Filter the entries down to the lines holding "monospace", then copy those lines.

[Data excerpts]
<<<<

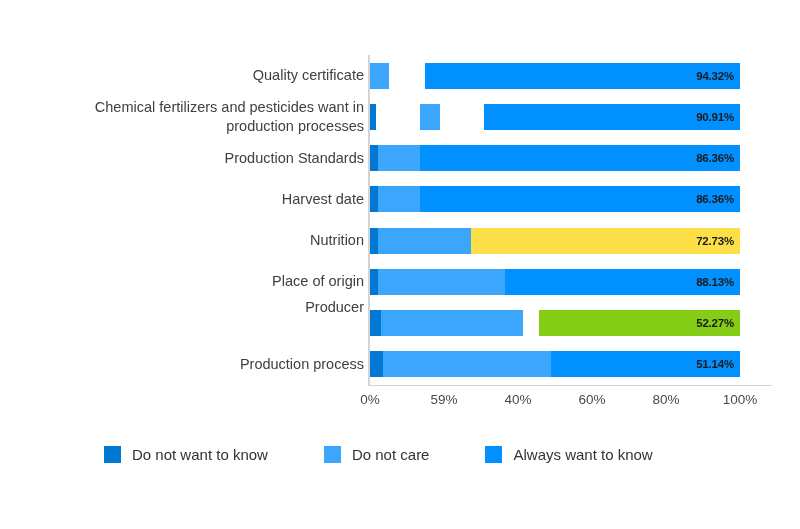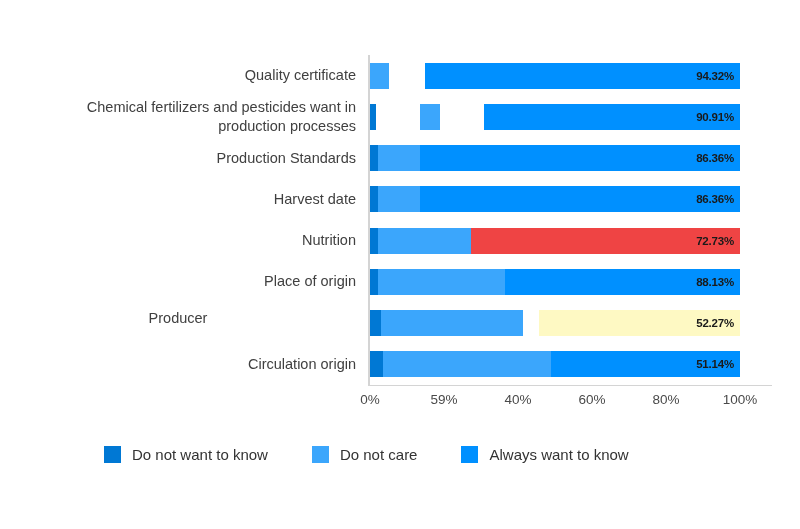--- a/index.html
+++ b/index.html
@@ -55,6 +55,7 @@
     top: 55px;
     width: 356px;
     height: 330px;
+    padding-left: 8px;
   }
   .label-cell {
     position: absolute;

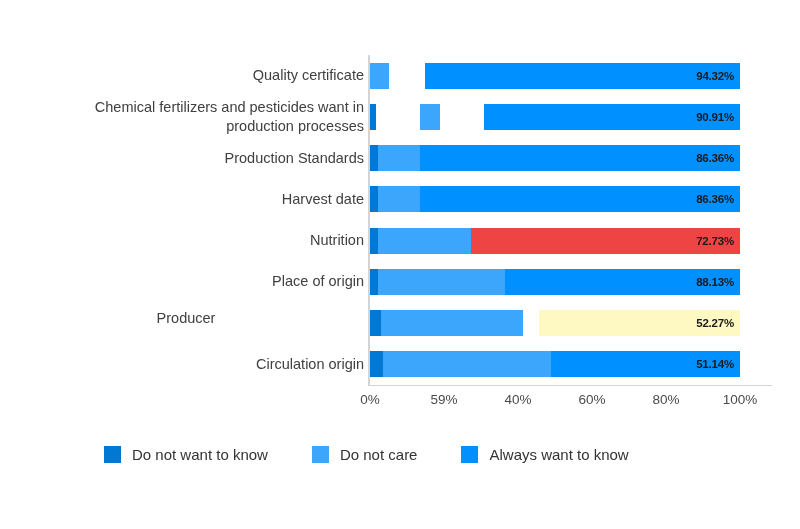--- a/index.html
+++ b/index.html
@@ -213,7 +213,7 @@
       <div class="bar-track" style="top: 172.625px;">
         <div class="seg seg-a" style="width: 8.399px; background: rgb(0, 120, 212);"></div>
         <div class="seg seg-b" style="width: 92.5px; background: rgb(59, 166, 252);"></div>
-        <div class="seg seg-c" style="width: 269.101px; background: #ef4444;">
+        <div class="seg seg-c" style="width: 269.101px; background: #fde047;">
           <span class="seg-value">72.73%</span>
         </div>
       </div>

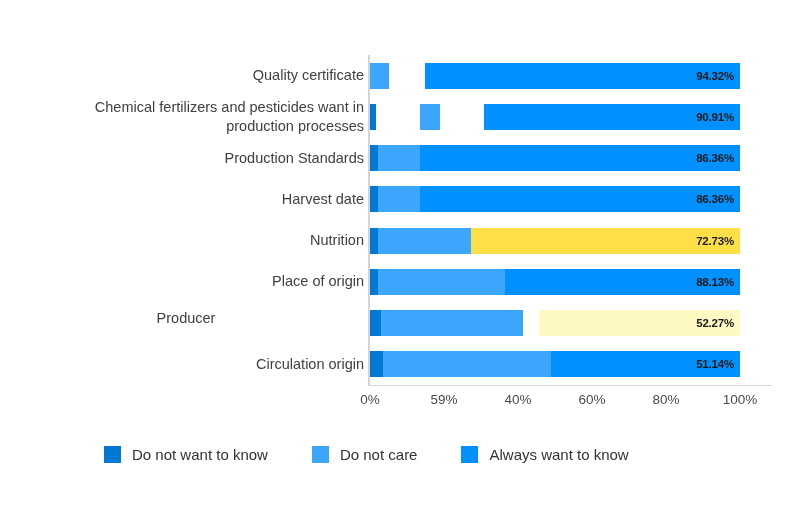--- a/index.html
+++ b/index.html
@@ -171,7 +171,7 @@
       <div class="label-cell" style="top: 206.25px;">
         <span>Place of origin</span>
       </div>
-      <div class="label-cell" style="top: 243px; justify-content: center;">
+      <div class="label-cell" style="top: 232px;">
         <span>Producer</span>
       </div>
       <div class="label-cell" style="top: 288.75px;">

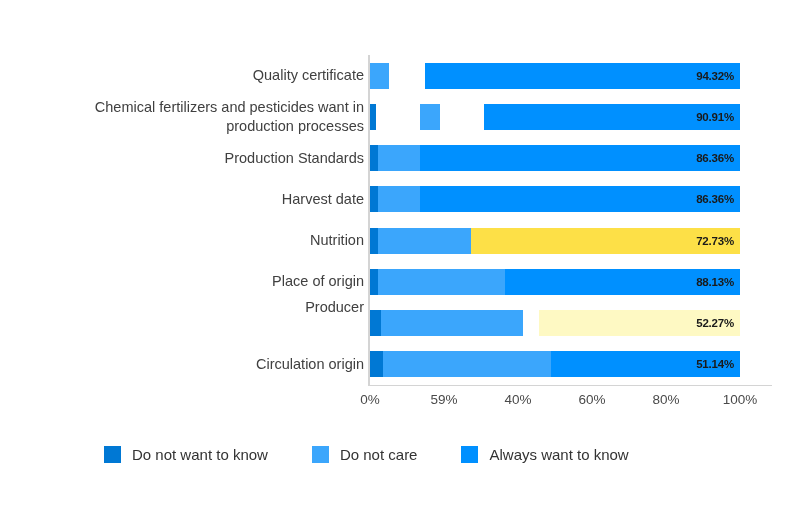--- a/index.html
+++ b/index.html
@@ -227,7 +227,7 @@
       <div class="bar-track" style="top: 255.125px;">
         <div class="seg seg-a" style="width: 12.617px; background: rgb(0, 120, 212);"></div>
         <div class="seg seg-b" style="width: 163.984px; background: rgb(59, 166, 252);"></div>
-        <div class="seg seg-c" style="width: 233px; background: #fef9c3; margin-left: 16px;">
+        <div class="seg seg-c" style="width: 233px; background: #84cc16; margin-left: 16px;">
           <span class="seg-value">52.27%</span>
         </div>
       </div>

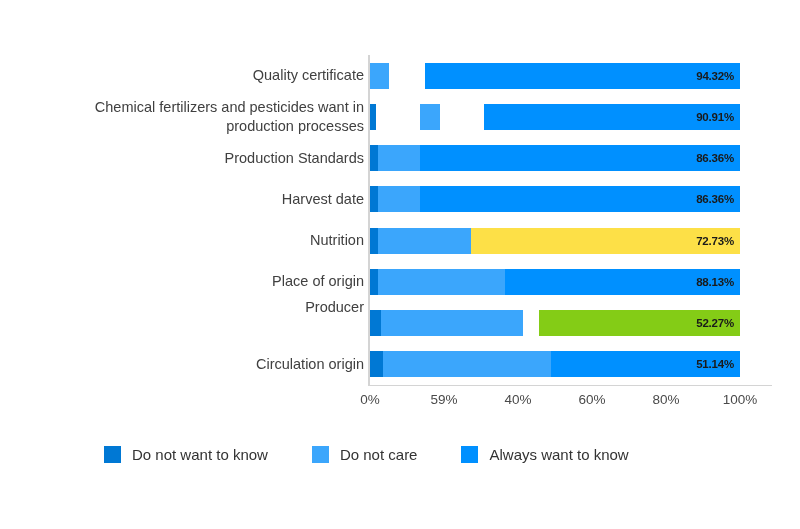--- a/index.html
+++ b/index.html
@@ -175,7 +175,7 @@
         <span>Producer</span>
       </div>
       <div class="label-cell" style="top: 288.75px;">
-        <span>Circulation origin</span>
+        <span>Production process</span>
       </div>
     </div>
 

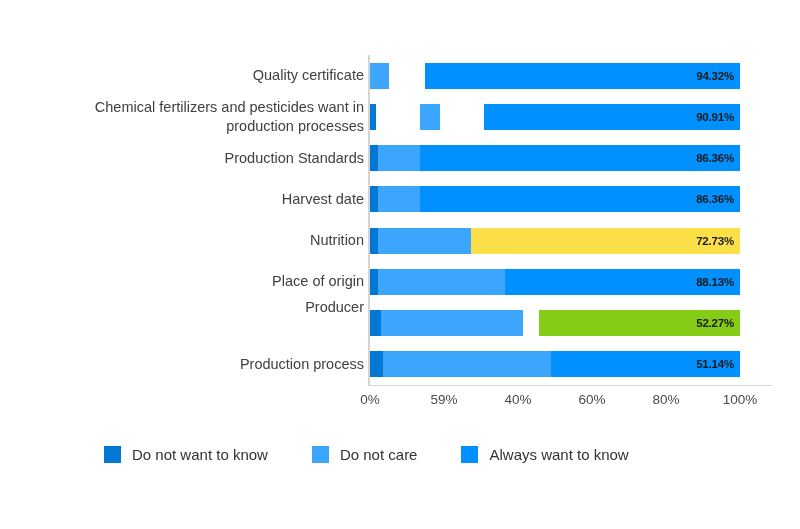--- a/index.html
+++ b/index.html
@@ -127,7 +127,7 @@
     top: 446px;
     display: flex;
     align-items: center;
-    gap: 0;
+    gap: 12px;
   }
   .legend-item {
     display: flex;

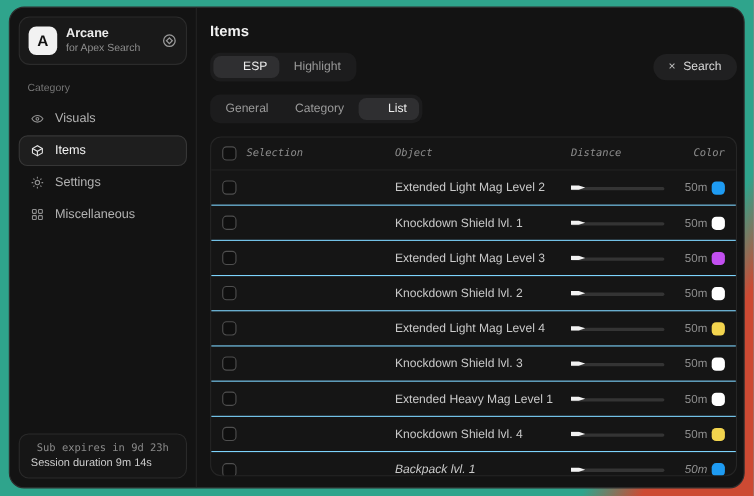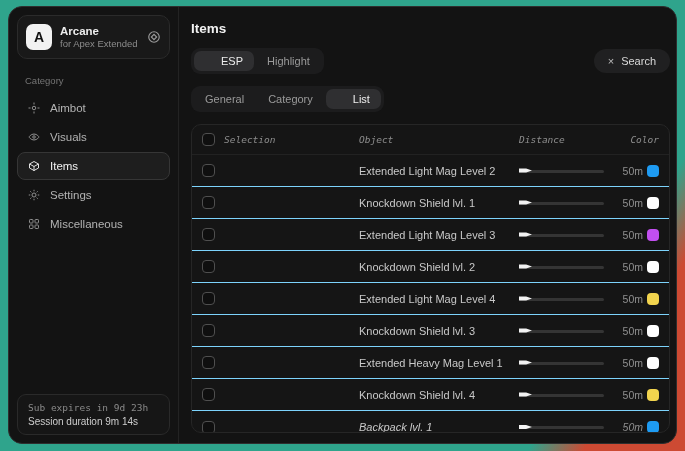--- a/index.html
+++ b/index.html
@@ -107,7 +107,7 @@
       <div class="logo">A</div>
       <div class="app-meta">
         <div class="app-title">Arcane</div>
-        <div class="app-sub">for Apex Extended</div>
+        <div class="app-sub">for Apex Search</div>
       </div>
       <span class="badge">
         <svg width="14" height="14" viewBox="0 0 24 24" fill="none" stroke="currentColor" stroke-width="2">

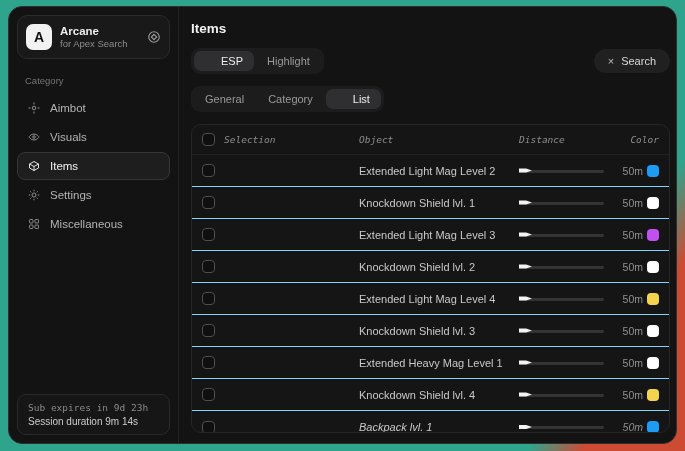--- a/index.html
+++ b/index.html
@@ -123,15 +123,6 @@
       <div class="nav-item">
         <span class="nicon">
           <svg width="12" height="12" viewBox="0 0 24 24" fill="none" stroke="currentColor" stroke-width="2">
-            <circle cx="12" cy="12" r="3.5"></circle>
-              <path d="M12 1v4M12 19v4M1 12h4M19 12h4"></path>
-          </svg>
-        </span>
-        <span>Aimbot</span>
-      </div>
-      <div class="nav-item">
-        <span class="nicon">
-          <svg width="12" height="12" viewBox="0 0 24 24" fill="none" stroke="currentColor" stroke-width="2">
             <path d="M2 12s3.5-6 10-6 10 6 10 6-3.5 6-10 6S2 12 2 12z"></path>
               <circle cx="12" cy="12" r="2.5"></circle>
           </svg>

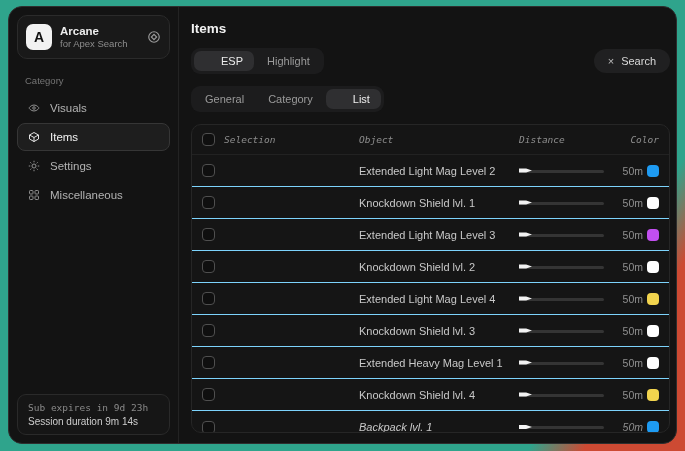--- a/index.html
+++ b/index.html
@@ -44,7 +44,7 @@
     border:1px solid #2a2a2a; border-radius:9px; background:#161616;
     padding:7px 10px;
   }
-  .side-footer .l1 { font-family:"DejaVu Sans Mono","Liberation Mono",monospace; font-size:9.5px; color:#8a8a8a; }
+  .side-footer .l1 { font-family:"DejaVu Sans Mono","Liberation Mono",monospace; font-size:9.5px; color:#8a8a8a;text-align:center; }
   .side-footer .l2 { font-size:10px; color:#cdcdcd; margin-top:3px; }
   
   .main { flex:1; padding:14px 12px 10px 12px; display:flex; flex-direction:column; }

>>>>

Written answer:
-  .side-footer .l1 { font-family:"DejaVu Sans Mono","Liberation Mono",monospace; font-size:9.5px; color:#8a8a8a; }
+  .side-footer .l1 { font-family:"DejaVu Sans Mono","Liberation Mono",monospace; font-size:9.5px; color:#8a8a8a;text-align:center; }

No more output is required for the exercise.